This is a grain-free recipe for a CAKE! I decided to experiment a little with a couple of different recipes and create my very own version. I made this for my husband's birthday cake -- No, he isn't grain-free, but I am and our older son is gluten-free and dairy-free so I wanted something we could all eat. Please note that this cake is just as good "stand-alone" without the glaze - that is actually how my little 3 year old preferred it. It is super moist (just like my Grandma's was). I hope you enjoy it!
4 eggs separated (separate them cold and then allow to sit/get to room temperature)2 Tbsp lemon zest from 3 medium lemons
1/2 teaspoon vanilla extract
1 cup raw coconut sugar, divided 3/4 cup and 1/4 cup (maple sugar can be used, but cut amount in half)
1 1/2 cups fine ground almond flour OR blanched almond flour
1 teaspoon baking powder
1 teaspoon raw apple cider vinegar
1/8 teaspoon of salt
1/4 cup powdered coconut sugar:
--add 1/4 tablespoon of arrowroot powder to the sugar in a Vitamix or powerful blender. Cover tightly and blend until powdery and pale brown. Allow the container to sit for a few minutes to settle. DO NOT open too soon or you will have a house full-o-sugar! NOTE: feel free to double this recipe or even more - you can store this powdered sugar in an airtight container in your pantry for future use!

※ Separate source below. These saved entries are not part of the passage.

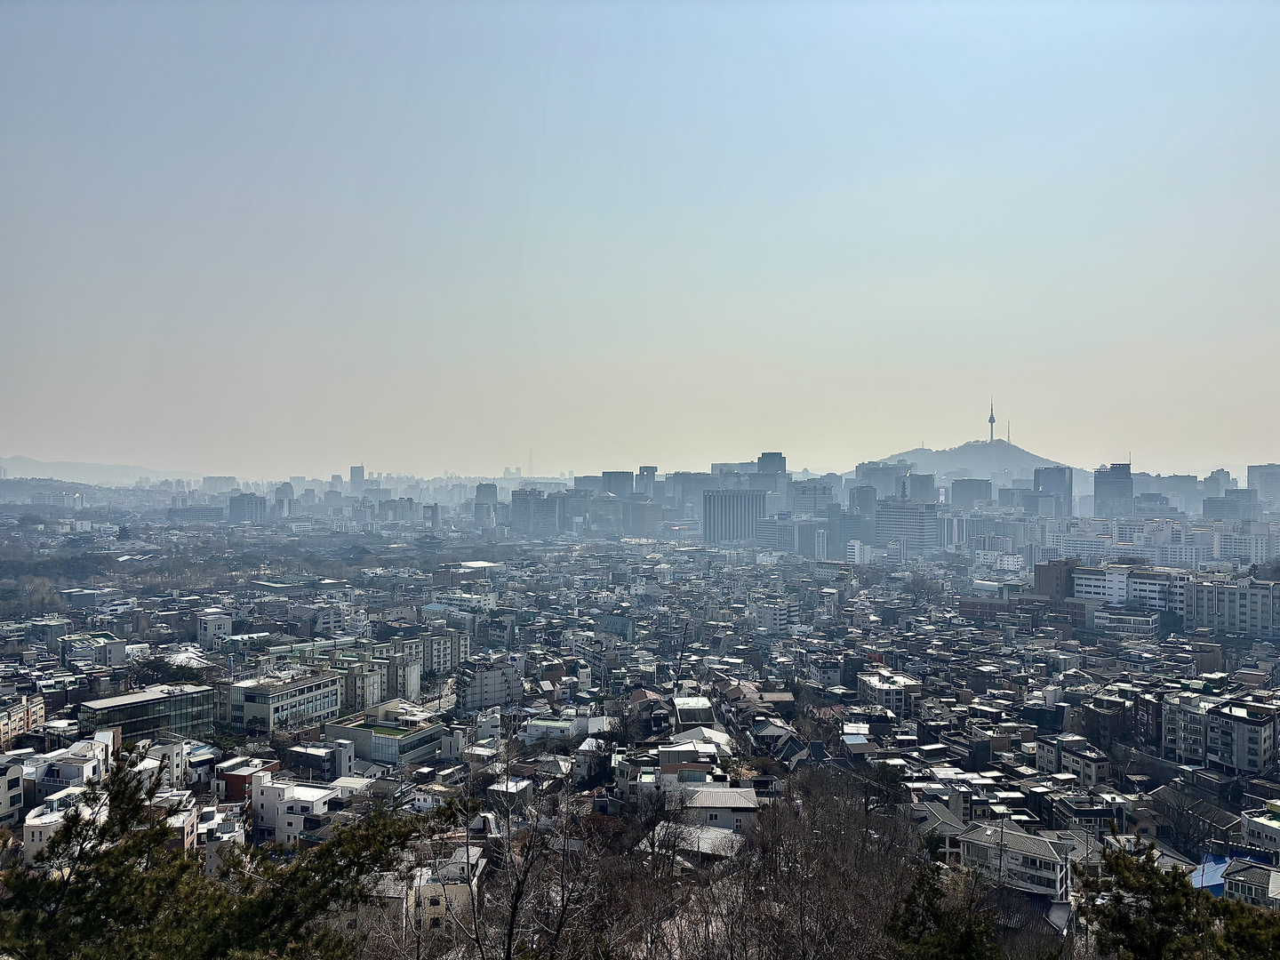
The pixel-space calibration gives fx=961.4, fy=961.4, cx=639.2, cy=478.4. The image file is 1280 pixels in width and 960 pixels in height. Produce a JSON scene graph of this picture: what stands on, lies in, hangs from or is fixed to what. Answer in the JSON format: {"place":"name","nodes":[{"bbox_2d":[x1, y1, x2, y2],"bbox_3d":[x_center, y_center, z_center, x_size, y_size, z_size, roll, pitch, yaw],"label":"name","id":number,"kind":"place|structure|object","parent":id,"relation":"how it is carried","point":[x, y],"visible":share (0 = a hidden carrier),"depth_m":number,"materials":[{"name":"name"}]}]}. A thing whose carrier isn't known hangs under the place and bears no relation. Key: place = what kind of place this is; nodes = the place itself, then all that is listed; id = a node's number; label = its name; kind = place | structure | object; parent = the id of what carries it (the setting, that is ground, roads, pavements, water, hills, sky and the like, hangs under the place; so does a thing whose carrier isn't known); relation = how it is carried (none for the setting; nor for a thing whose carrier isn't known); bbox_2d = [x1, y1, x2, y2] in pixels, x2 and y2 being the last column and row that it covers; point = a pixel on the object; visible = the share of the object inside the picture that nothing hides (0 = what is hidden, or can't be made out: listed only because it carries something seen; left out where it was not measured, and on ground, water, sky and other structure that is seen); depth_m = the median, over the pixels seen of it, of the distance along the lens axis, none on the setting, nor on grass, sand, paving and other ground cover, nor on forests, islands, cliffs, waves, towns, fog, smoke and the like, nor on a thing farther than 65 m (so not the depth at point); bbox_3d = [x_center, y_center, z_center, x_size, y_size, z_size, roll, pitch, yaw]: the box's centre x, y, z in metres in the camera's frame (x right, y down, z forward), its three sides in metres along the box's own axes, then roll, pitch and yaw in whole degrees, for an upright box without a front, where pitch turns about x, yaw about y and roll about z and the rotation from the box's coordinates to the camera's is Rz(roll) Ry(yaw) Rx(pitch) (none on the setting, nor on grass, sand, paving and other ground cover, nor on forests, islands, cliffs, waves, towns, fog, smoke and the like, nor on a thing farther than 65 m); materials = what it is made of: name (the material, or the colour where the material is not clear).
{"place":"outdoors","nodes":[
{"label":"outdoors","id":0,"kind":"place"},
{"bbox_2d":[0,758,25,829],"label":"building","id":1,"kind":"structure","parent":0,"point":[20,780],"materials":[{"name":"white"}]},
{"bbox_2d":[0,691,45,747],"label":"building","id":2,"kind":"structure","parent":0,"point":[41,714],"materials":[{"name":"brick"}]},
{"bbox_2d":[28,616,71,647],"label":"building","id":3,"kind":"structure","parent":0,"point":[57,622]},
{"bbox_2d":[21,784,111,863],"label":"building","id":4,"kind":"structure","parent":0,"point":[36,821],"materials":[{"name":"white"}]},
{"bbox_2d":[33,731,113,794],"label":"building","id":5,"kind":"structure","parent":0,"point":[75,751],"materials":[{"name":"white paint"}]},
{"bbox_2d":[0,455,181,486],"label":"distant hill","id":6,"kind":"structure","parent":0,"point":[44,468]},
{"bbox_2d":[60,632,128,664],"label":"building","id":7,"kind":"structure","parent":0,"point":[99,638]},
{"bbox_2d":[76,682,217,746],"label":"glass building","id":8,"kind":"structure","parent":0,"point":[195,692],"materials":[{"name":"glass"}]},
{"bbox_2d":[132,739,189,791],"label":"building","id":9,"kind":"structure","parent":0,"point":[171,772],"materials":[{"name":"white"}]},
{"bbox_2d":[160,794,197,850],"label":"building","id":10,"kind":"structure","parent":0,"point":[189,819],"materials":[{"name":"brick"}]},
{"bbox_2d":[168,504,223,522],"label":"building","id":11,"kind":"structure","parent":0,"point":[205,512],"materials":[{"name":"grey"}]},
{"bbox_2d":[196,610,234,647],"label":"building","id":12,"kind":"structure","parent":0,"point":[203,633],"materials":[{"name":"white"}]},
{"bbox_2d":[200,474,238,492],"label":"building","id":13,"kind":"structure","parent":0,"point":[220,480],"materials":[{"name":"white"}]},
{"bbox_2d":[197,804,245,872],"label":"building","id":14,"kind":"structure","parent":0,"point":[223,824],"materials":[{"name":"white"}]},
{"bbox_2d":[226,491,266,523],"label":"building","id":15,"kind":"structure","parent":0,"point":[236,504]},
{"bbox_2d":[217,756,278,799],"label":"red building","id":16,"kind":"structure","parent":0,"point":[231,775],"materials":[{"name":"red brick"}]},
{"bbox_2d":[226,670,342,734],"label":"office building","id":17,"kind":"structure","parent":0,"point":[306,686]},
{"bbox_2d":[273,482,295,513],"label":"building","id":18,"kind":"structure","parent":0,"point":[282,491],"materials":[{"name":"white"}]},
{"bbox_2d":[248,771,342,845],"label":"white building","id":19,"kind":"structure","parent":0,"point":[295,808],"materials":[{"name":"white paint"}]},
{"bbox_2d":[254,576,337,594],"label":"building","id":20,"kind":"structure","parent":0,"point":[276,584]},
{"bbox_2d":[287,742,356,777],"label":"building","id":21,"kind":"structure","parent":0,"point":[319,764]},
{"bbox_2d":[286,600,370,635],"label":"building","id":22,"kind":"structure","parent":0,"point":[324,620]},
{"bbox_2d":[349,464,365,488],"label":"tower building","id":23,"kind":"structure","parent":0,"point":[358,468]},
{"bbox_2d":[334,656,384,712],"label":"apartment building","id":24,"kind":"structure","parent":0,"point":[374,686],"materials":[{"name":"beige paint"}]},
{"bbox_2d":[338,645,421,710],"label":"apartment building","id":25,"kind":"structure","parent":0,"point":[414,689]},
{"bbox_2d":[327,706,445,766],"label":"building","id":26,"kind":"structure","parent":0,"point":[390,740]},
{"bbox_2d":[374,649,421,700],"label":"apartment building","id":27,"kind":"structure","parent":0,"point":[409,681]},
{"bbox_2d":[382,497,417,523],"label":"building","id":28,"kind":"structure","parent":0,"point":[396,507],"materials":[{"name":"grey"}]},
{"bbox_2d":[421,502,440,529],"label":"building","id":29,"kind":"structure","parent":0,"point":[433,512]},
{"bbox_2d":[398,630,469,676],"label":"apartment building","id":30,"kind":"structure","parent":0,"point":[460,654],"materials":[{"name":"beige paint"}]},
{"bbox_2d":[410,843,487,935],"label":"building","id":31,"kind":"structure","parent":0,"point":[454,885],"materials":[{"name":"beige paint"}]},
{"bbox_2d":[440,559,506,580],"label":"building","id":32,"kind":"structure","parent":0,"point":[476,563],"materials":[{"name":"white"}]},
{"bbox_2d":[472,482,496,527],"label":"building","id":33,"kind":"structure","parent":0,"point":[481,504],"materials":[{"name":"grey"}]},
{"bbox_2d":[456,659,524,711],"label":"apartment building","id":34,"kind":"structure","parent":0,"point":[462,686],"materials":[{"name":"grey concrete"}]},
{"bbox_2d":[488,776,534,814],"label":"house","id":35,"kind":"structure","parent":0,"point":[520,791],"materials":[{"name":"white"}]},
{"bbox_2d":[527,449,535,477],"label":"tower","id":36,"kind":"structure","parent":0,"point":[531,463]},
{"bbox_2d":[509,487,562,535],"label":"building","id":37,"kind":"structure","parent":0,"point":[515,504],"materials":[{"name":"grey"}]},
{"bbox_2d":[518,716,579,744],"label":"building","id":38,"kind":"structure","parent":0,"point":[533,732],"materials":[{"name":"white paint"}]},
{"bbox_2d":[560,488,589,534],"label":"building","id":39,"kind":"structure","parent":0,"point":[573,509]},
{"bbox_2d":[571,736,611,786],"label":"house","id":40,"kind":"structure","parent":0,"point":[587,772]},
{"bbox_2d":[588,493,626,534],"label":"building","id":41,"kind":"structure","parent":0,"point":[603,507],"materials":[{"name":"grey"}]},
{"bbox_2d":[600,470,633,497],"label":"building","id":42,"kind":"structure","parent":0,"point":[616,483],"materials":[{"name":"grey"}]},
{"bbox_2d":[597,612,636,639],"label":"building","id":43,"kind":"structure","parent":0,"point":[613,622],"materials":[{"name":"blue"}]},
{"bbox_2d":[0,0,1279,474],"label":"sky","id":44,"kind":"structure","parent":0,"point":[812,192],"materials":[{"name":"blue"}]},
{"bbox_2d":[623,499,662,535],"label":"building","id":45,"kind":"structure","parent":0,"point":[640,531],"materials":[{"name":"grey"}]},
{"bbox_2d":[635,465,657,496],"label":"tower building","id":46,"kind":"structure","parent":0,"point":[650,474],"materials":[{"name":"grey"}]},
{"bbox_2d":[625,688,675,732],"label":"house","id":47,"kind":"structure","parent":0,"point":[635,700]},
{"bbox_2d":[634,735,735,797],"label":"house","id":48,"kind":"structure","parent":0,"point":[695,775],"materials":[{"name":"white"}]},
{"bbox_2d":[665,471,711,515],"label":"building","id":49,"kind":"structure","parent":0,"point":[690,480],"materials":[{"name":"grey"}]},
{"bbox_2d":[671,696,714,729],"label":"building","id":50,"kind":"structure","parent":0,"point":[690,714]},
{"bbox_2d":[643,818,746,864],"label":"house","id":51,"kind":"structure","parent":0,"point":[722,835],"materials":[{"name":"stone"}]},
{"bbox_2d":[679,784,759,835],"label":"house","id":52,"kind":"structure","parent":0,"point":[730,794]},
{"bbox_2d":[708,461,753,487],"label":"building","id":53,"kind":"structure","parent":0,"point":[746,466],"materials":[{"name":"grey"}]},
{"bbox_2d":[702,489,765,543],"label":"high-rise building","id":54,"kind":"structure","parent":0,"point":[743,499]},
{"bbox_2d":[755,451,786,495],"label":"high-rise building","id":55,"kind":"structure","parent":0,"point":[764,458],"materials":[{"name":"grey"}]},
{"bbox_2d":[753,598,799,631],"label":"building","id":56,"kind":"structure","parent":0,"point":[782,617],"materials":[{"name":"white"}]},
{"bbox_2d":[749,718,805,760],"label":"house","id":57,"kind":"structure","parent":0,"point":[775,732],"materials":[{"name":"grey"}]},
{"bbox_2d":[757,514,810,552],"label":"building","id":58,"kind":"structure","parent":0,"point":[770,525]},
{"bbox_2d":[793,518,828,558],"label":"building","id":59,"kind":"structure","parent":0,"point":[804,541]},
{"bbox_2d":[790,480,834,515],"label":"building","id":60,"kind":"structure","parent":0,"point":[796,504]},
{"bbox_2d":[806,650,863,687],"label":"building","id":61,"kind":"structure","parent":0,"point":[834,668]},
{"bbox_2d":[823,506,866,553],"label":"building","id":62,"kind":"structure","parent":0,"point":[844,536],"materials":[{"name":"grey"}]},
{"bbox_2d":[847,539,871,564],"label":"building","id":63,"kind":"structure","parent":0,"point":[857,549],"materials":[{"name":"white"}]},
{"bbox_2d":[847,483,879,515],"label":"building","id":64,"kind":"structure","parent":0,"point":[862,499],"materials":[{"name":"grey"}]},
{"bbox_2d":[852,461,903,497],"label":"building","id":65,"kind":"structure","parent":0,"point":[868,468],"materials":[{"name":"grey"}]},
{"bbox_2d":[857,669,921,718],"label":"building","id":66,"kind":"structure","parent":0,"point":[876,681],"materials":[{"name":"white"}]},
{"bbox_2d":[876,496,936,552],"label":"building","id":67,"kind":"structure","parent":0,"point":[918,528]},
{"bbox_2d":[906,472,935,503],"label":"building","id":68,"kind":"structure","parent":0,"point":[921,488],"materials":[{"name":"grey"}]},
{"bbox_2d":[914,801,969,860],"label":"house","id":69,"kind":"structure","parent":0,"point":[947,827],"materials":[{"name":"grey tile"}]},
{"bbox_2d":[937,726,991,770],"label":"building","id":70,"kind":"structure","parent":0,"point":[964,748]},
{"bbox_2d":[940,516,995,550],"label":"building","id":71,"kind":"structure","parent":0,"point":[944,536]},
{"bbox_2d":[948,477,991,510],"label":"building","id":72,"kind":"structure","parent":0,"point":[968,488],"materials":[{"name":"grey"}]},
{"bbox_2d":[874,440,1074,485],"label":"hill","id":73,"kind":"structure","parent":0,"point":[1029,458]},
{"bbox_2d":[986,398,996,439],"label":"tower","id":74,"kind":"structure","parent":73,"relation":"on","point":[992,420],"materials":[{"name":"grey concrete"}]},
{"bbox_2d":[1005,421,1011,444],"label":"antenna mast","id":75,"kind":"structure","parent":73,"relation":"on","point":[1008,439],"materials":[{"name":"grey metal"}]},
{"bbox_2d":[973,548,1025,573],"label":"building","id":76,"kind":"structure","parent":0,"point":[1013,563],"materials":[{"name":"white paint"}]},
{"bbox_2d":[956,821,1070,901],"label":"house","id":77,"kind":"structure","parent":0,"point":[976,837],"materials":[{"name":"white tile"}]},
{"bbox_2d":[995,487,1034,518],"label":"building","id":78,"kind":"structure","parent":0,"point":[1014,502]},
{"bbox_2d":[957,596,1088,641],"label":"building","id":79,"kind":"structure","parent":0,"point":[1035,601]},
{"bbox_2d":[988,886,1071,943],"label":"house","id":80,"kind":"structure","parent":0,"point":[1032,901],"depth_m":38.57,"materials":[{"name":"grey tile"}]},
{"bbox_2d":[1032,465,1072,515],"label":"high-rise building","id":81,"kind":"structure","parent":0,"point":[1048,480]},
{"bbox_2d":[1032,557,1079,599],"label":"building","id":82,"kind":"structure","parent":0,"point":[1037,573],"materials":[{"name":"brown brick"}]},
{"bbox_2d":[1034,732,1109,785],"label":"building","id":83,"kind":"structure","parent":0,"point":[1098,767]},
{"bbox_2d":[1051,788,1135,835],"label":"building","id":84,"kind":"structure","parent":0,"point":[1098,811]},
{"bbox_2d":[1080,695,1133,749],"label":"building","id":85,"kind":"structure","parent":0,"point":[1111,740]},
{"bbox_2d":[1092,463,1132,515],"label":"high-rise building","id":86,"kind":"structure","parent":0,"point":[1108,483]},
{"bbox_2d":[1089,605,1161,638],"label":"building","id":87,"kind":"structure","parent":0,"point":[1132,622],"materials":[{"name":"white"}]},
{"bbox_2d":[1070,563,1186,615],"label":"apartment building","id":88,"kind":"structure","parent":0,"point":[1156,581],"materials":[{"name":"white"}]},
{"bbox_2d":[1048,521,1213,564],"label":"building","id":89,"kind":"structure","parent":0,"point":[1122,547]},
{"bbox_2d":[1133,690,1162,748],"label":"building","id":90,"kind":"structure","parent":0,"point":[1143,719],"materials":[{"name":"red brick"}]},
{"bbox_2d":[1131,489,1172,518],"label":"building","id":91,"kind":"structure","parent":0,"point":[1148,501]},
{"bbox_2d":[1135,473,1199,513],"label":"building","id":92,"kind":"structure","parent":0,"point":[1170,488],"materials":[{"name":"grey"}]},
{"bbox_2d":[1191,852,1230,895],"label":"blue roof","id":93,"kind":"structure","parent":0,"point":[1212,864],"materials":[{"name":"blue"}]},
{"bbox_2d":[1203,468,1233,495],"label":"building","id":94,"kind":"structure","parent":0,"point":[1225,474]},
{"bbox_2d":[1161,689,1279,773],"label":"apartment building","id":95,"kind":"structure","parent":0,"point":[1244,719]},
{"bbox_2d":[1200,489,1257,521],"label":"building","id":96,"kind":"structure","parent":0,"point":[1214,515],"materials":[{"name":"grey"}]},
{"bbox_2d":[1182,576,1279,638],"label":"apartment building","id":97,"kind":"structure","parent":0,"point":[1220,598],"materials":[{"name":"white"}]},
{"bbox_2d":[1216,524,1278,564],"label":"apartment building","id":98,"kind":"structure","parent":0,"point":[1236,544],"materials":[{"name":"white"}]},
{"bbox_2d":[1219,856,1279,906],"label":"house","id":99,"kind":"structure","parent":0,"point":[1230,885],"materials":[{"name":"grey tile"}]},
{"bbox_2d":[1240,801,1279,856],"label":"building","id":100,"kind":"structure","parent":0,"point":[1252,829],"materials":[{"name":"white"}]},
{"bbox_2d":[1248,463,1279,503],"label":"building","id":101,"kind":"structure","parent":0,"point":[1252,471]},
{"label":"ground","id":102,"kind":"structure","parent":0},
{"bbox_2d":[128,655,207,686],"label":"tree","id":103,"kind":"object","parent":102,"relation":"on","point":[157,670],"visible":0.65,"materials":[{"name":"green plant"}]},
{"bbox_2d":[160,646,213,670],"label":"building","id":104,"kind":"structure","parent":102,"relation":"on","point":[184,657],"materials":[{"name":"white"}]},
{"bbox_2d":[0,745,445,959],"bbox_3d":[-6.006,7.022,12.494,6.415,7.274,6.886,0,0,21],"label":"pine tree","id":105,"kind":"object","parent":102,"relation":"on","point":[123,829],"visible":1,"depth_m":12.13,"materials":[{"name":"plant"}]},
{"bbox_2d":[448,727,609,959],"bbox_3d":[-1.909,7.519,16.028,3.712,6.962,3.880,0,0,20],"label":"bare tree","id":106,"kind":"object","parent":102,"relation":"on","point":[517,893],"visible":0.99,"depth_m":15.89,"materials":[{"name":"brown plant"}]},
{"bbox_2d":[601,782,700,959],"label":"bare tree","id":107,"kind":"object","parent":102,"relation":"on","point":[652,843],"visible":0.95,"depth_m":25.26,"materials":[{"name":"brown plant"}]},
{"bbox_2d":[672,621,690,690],"label":"crane","id":108,"kind":"object","parent":102,"relation":"on","point":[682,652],"visible":0.82,"materials":[{"name":"black metal"}]},
{"bbox_2d":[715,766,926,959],"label":"bare tree","id":109,"kind":"object","parent":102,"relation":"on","point":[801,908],"visible":0.96,"depth_m":23.98,"materials":[{"name":"brown plant"}]},
{"bbox_2d":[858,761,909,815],"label":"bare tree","id":110,"kind":"object","parent":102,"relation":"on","point":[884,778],"visible":0.74,"depth_m":48.96,"materials":[{"name":"plant"}]},
{"bbox_2d":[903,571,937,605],"label":"bare tree","id":111,"kind":"object","parent":102,"relation":"on","point":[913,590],"visible":0.96,"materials":[{"name":"plant"}]},
{"bbox_2d":[884,861,1001,959],"bbox_3d":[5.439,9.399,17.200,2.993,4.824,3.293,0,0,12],"label":"evergreen tree","id":112,"kind":"object","parent":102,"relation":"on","point":[933,888],"visible":0.98,"depth_m":17.06,"materials":[{"name":"plant"}]},
{"bbox_2d":[1078,836,1279,959],"bbox_3d":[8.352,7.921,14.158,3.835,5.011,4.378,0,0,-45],"label":"pine tree","id":113,"kind":"object","parent":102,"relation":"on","point":[1132,888],"visible":0.98,"depth_m":14.22,"materials":[{"name":"plant"}]},
{"bbox_2d":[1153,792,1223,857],"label":"bare tree","id":114,"kind":"object","parent":102,"relation":"on","point":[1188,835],"visible":0.9,"depth_m":54.87,"materials":[{"name":"plant"}]},
{"bbox_2d":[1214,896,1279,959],"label":"evergreen tree","id":115,"kind":"object","parent":102,"relation":"on","point":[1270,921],"visible":0.85,"depth_m":14.66,"materials":[{"name":"green plant"}]}
]}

1 tablespoon fresh-squeezed lemon juice
Preheat the oven to 350°F
Line bottom of a 9-inch springform pan with parchment paper. Grease bottom and sides with butter or coconut oil.
In a bowl, using a wooden spoon or rubber spatula, beat together egg yolks, lemon zest, vanilla and 3/4 cup coconut sugar until well-blended.
In a large bowl, whisk almond flour and baking powder. Add egg yolk mixture to the flour mixture and beat until blended and smooth.
Using an electric mixer, beat the egg whites. When bubbles form, add salt and the apple cider vinegar. As egg whites increase in volume, add 1/4 cup remaining coconut sugar gradually. Turn off mixer when soft peaks form.
About a cup at a time, fold beaten egg whites into the almond batter mixture.
Gently scoop the finished batter into the springform pan and put into the oven on middle rack. Bake for 35 minutes and then remove cake from oven and allow to cool. If the cake hasn't separated from the side of pan, run a sharp knife around the edge of the pan. Release the springform pan sides. Move the cake on the parchment to a cake plate or platter.
For glaze: simply combine the powdered coconut sugar and lemon juice together using a wire whisk until smooth. Drizzle/pour over top of cake starting in the center (or however you'd like to!). Cut and serve!